4. (Here’s where my personal world collides with my business world—which is intentional)
So much of how I run my wedding photography business is based on what I wish I knew as a young bride. How I arrange my packages is based on the choices I wish I had as a young bride. But hinds sight is 20/20. So take it from me, the photographer who still doesn’t have an official album: plan ahead for what you hope to be holding in your arms after the wedding. Do you want a gorgeous folio box that holds your images that you can put on an end table? Circle that choice on the paperwork BEFORE the wedding. Do you want that heirloom album that beautifully tells the story of your day from prep to reception? Plan for it BEFORE the wedding. Know how it is getting in your hands, and plan to leave it in the photographer’s hands so you’re not having to do the work to get it to you. Otherwise, it won’t happen. I DISTINCTLY remember telling an older colleague of mine (I was working at a home-grown soap factory at the time) that I had just received scrap book supplies for Christmas and how I wanted to make a scrapbook out of my wedding photos (back when scrapbooking was a major thang—c’mon! You remember!). She said, “that’s wonderful! I would suggest giving yourself a deadline of a year. Mark it on your calendar and hold yourself to it.” To which my thought was, “Heck, Lady, a YEAR?! I’m cracking this project open tomorrow!” The materials still sit in my attic and my photos are still in a proof book. Life happens! Grades are due, rent is due, the car payment is due, over-due dinner dates are due, babies are due… life keeps on, and if you do not make a specific initiation in allowing others to do some work for you, you will invariably prioritize your time, and I promise that album design is not going to fall on the top of the list in those busy days. So, this is not a shameless plug to include an album in your package. These words of wisdom come from you less as a business person and truly from the heart of a young bride who now holds ten years of marriage and life experience who still has a proof book on her daughter’s bedroom shelf. Procrastination and “life cramming” is a real thing.

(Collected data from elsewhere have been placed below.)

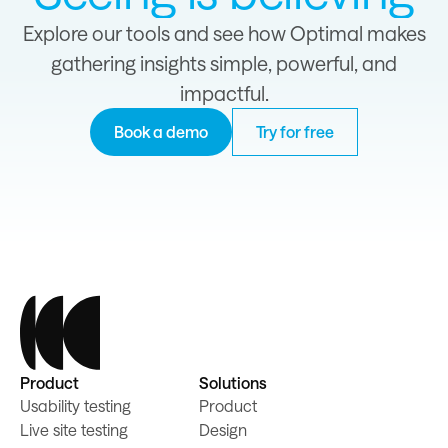
Explore our tools and see how Optimal makes
gathering insights simple, powerful, and
impactful.
Book a demo
Try for free
Product
Solutions
Usability testing
Product
Live site testing
Design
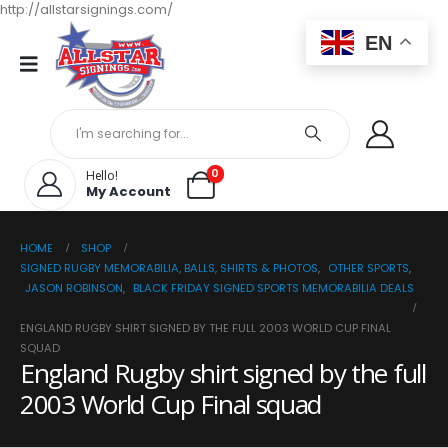
http://allstarsignings.com/
EN
0
Hello!
My Account
HOME
SHOP
SIGNED RUGBY MEMORABILIA, BALLS, SHIRTS & PHOTOS
,
OTHER SPORTS
,
JASON ROBINSON
,
BLACK FRIDAY SIGNED SPORTS MEMORABILIA DEALS
ENGLAND RUGBY SHIRT SIGNED BY THE FULL 2003 WORLD CUP FINAL
SQUAD
England Rugby shirt signed by the full
2003 World Cup Final squad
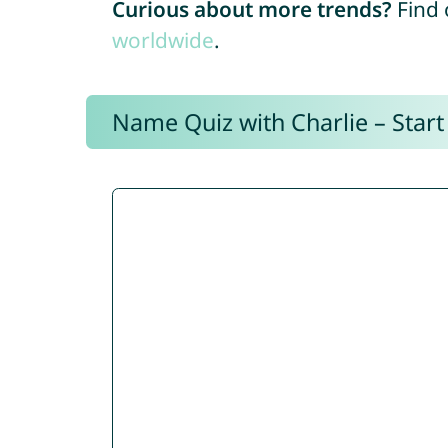
Curious about more trends?
Find 
worldwide
.
Name Quiz with Charlie – Start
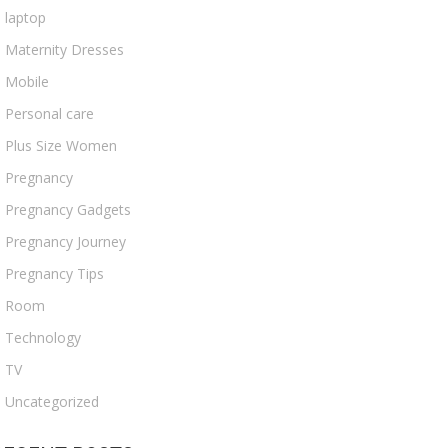
laptop
Maternity Dresses
Mobile
Personal care
Plus Size Women
Pregnancy
Pregnancy Gadgets
Pregnancy Journey
Pregnancy Tips
Room
Technology
TV
Uncategorized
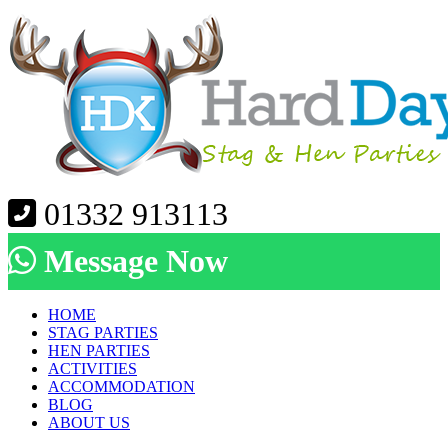
01332 913113
Message Now
HOME
STAG PARTIES
HEN PARTIES
ACTIVITIES
ACCOMMODATION
BLOG
ABOUT US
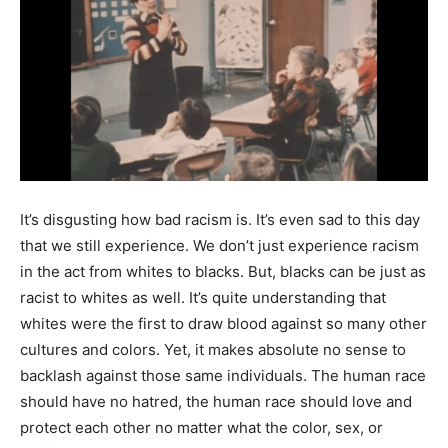
It’s disgusting how bad racism is. It’s even sad to this day
that we still experience. We don’t just experience racism
in the act from whites to blacks. But, blacks can be just as
racist to whites as well. It’s quite understanding that
whites were the first to draw blood against so many other
cultures and colors. Yet, it makes absolute no sense to
backlash against those same individuals. The human race
should have no hatred, the human race should love and
protect each other no matter what the color, sex, or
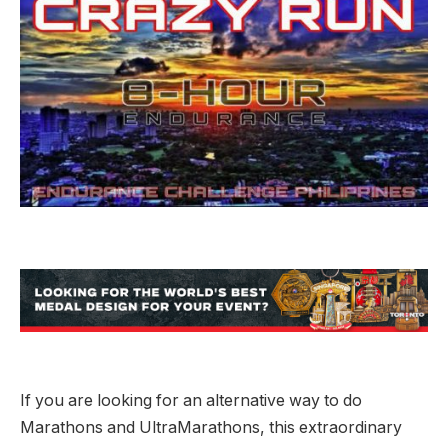
If you are looking for an alternative way to do
Marathons and UltraMarathons, this extraordinary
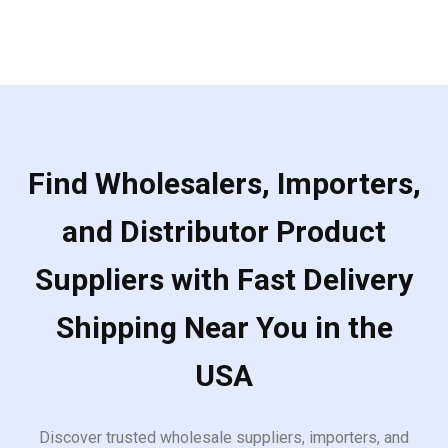
Find Wholesalers, Importers,
and Distributor Product
Suppliers with Fast Delivery
Shipping Near You in the
USA
Discover trusted wholesale suppliers, importers, and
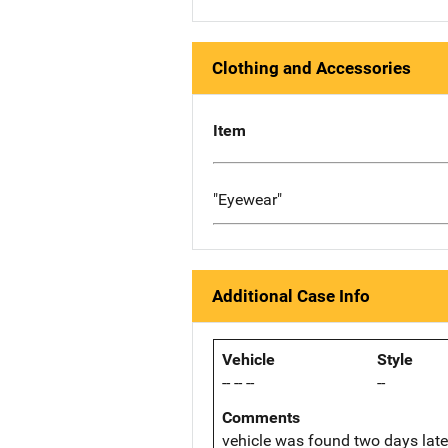
Clothing and Accessories
Item
"Eyewear"
Additional Case Info
Vehicle
Style
-- -- --
--
Comments
vehicle was found two days late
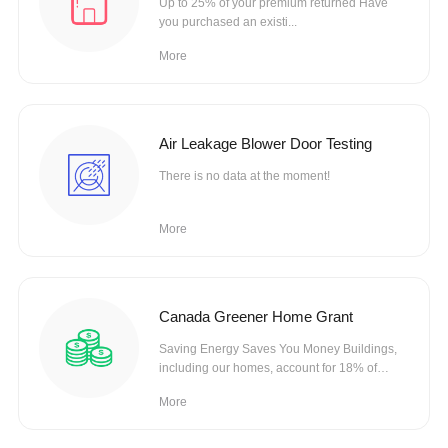
Up to 25% of your premium returned Have
you purchased an existi...
More
Air Leakage Blower Door Testing
There is no data at the moment!
More
Canada Greener Home Grant
Saving Energy Saves You Money Buildings,
including our homes, account for 18% of
Canada’s
More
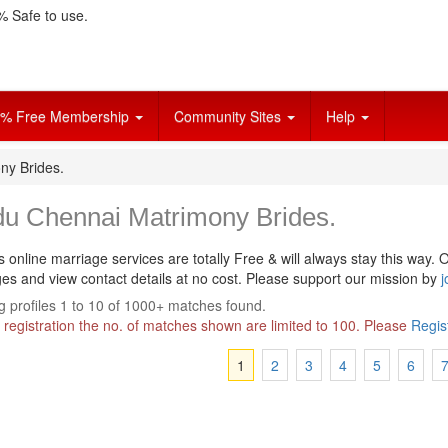
 Safe to use.
% Free Membership
Community Sites
Help
ny Brides.
du Chennai Matrimony Brides.
s online marriage services are totally Free & will always stay this way.
O
s and view contact details at no cost. Please support our mission by
j
 profiles 1 to 10 of 1000+ matches found.
 registration the no. of matches shown are limited to 100. Please
Regis
1
2
3
4
5
6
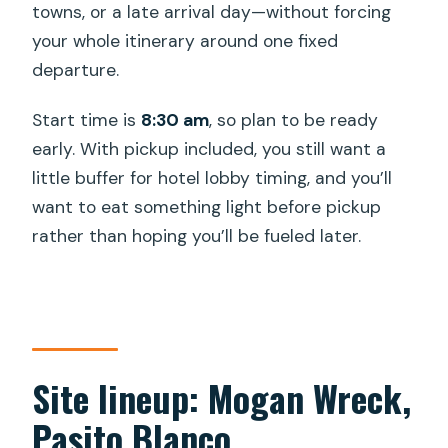
towns, or a late arrival day—without forcing
your whole itinerary around one fixed
departure.
Start time is
8:30 am
, so plan to be ready
early. With pickup included, you still want a
little buffer for hotel lobby timing, and you’ll
want to eat something light before pickup
rather than hoping you’ll be fueled later.
Site lineup: Mogan Wreck,
Pasito Blanco,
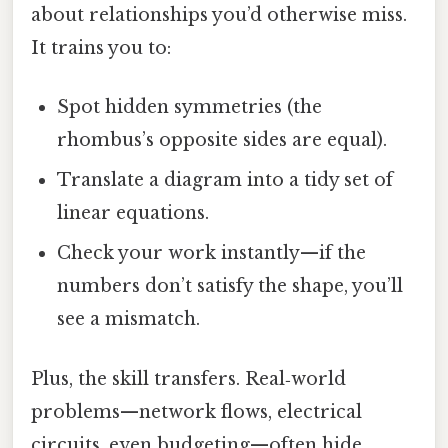
about relationships you’d otherwise miss.
It trains you to:
Spot hidden symmetries (the
rhombus’s opposite sides are equal).
Translate a diagram into a tidy set of
linear equations.
Check your work instantly—if the
numbers don’t satisfy the shape, you’ll
see a mismatch.
Plus, the skill transfers. Real‑world
problems—network flows, electrical
circuits, even budgeting—often hide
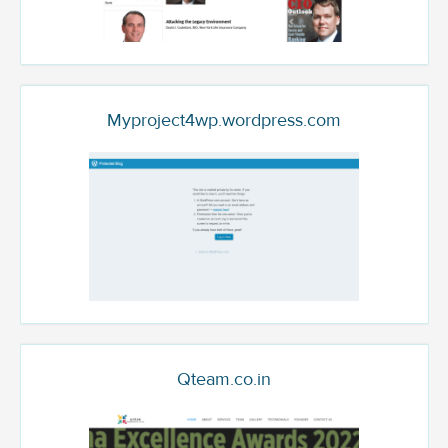
Myproject4wp.wordpress.com
Qteam.co.in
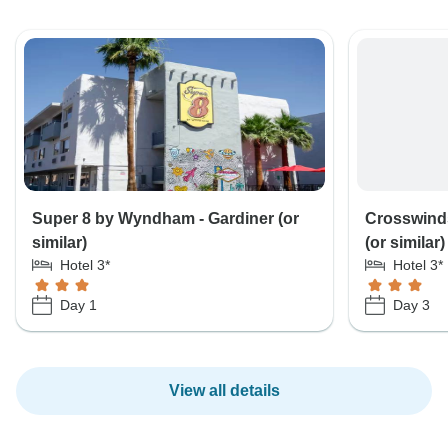
Super 8 by Wyndham - Gardiner (or
Crosswinds
similar)
(or similar)
Hotel 3*
Hotel 3*
Day 1
Day 3
View all details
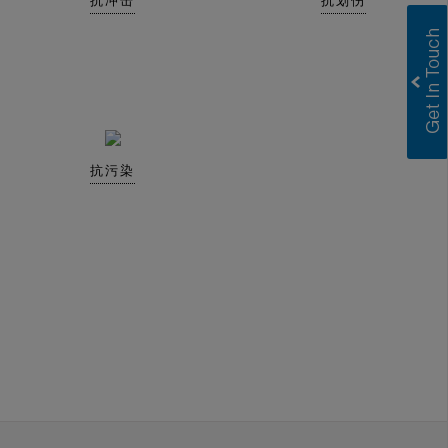
抗冲击
抗划伤
抗污染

- Try to allow the day to run as slowly as possible.
Perhaps more than any other day in your lives (baby delivery equals so much adrenalin that it’s a different kind of surreal.), your wedding day is this out-of-body experience where you feel invigorated and numb at the same time. Time is flashing before you and moving at a snail’s pace without you there all at the same time. You care about every decision on that day, but you’re unable to make any of them. You know exactly what is supposed to happen and at the same time, you need a friend to help you pee because you’re just incapable of doing anything yourself that day. It’s just a weird and crazy experience. And you’re going to wake up and feel like you don’t remember anything from it. Trust me! So, really, really try to just absorb it all and enjoy it. AND EAT YOUR DINNER DANGIT! Plan all the details in advance. Make sure that everyone in charge of something knows what his/her job is EXACTLY before the actual day, and then TRUST them and allow them to do what they know you want them to do. Also, have a friend or family member who knows you well enough to help you make any decisions that might come down the line on the day of. This will alleviate so much stress on your part. Lastly, ENJOY yourself on this incredibly important wedding day.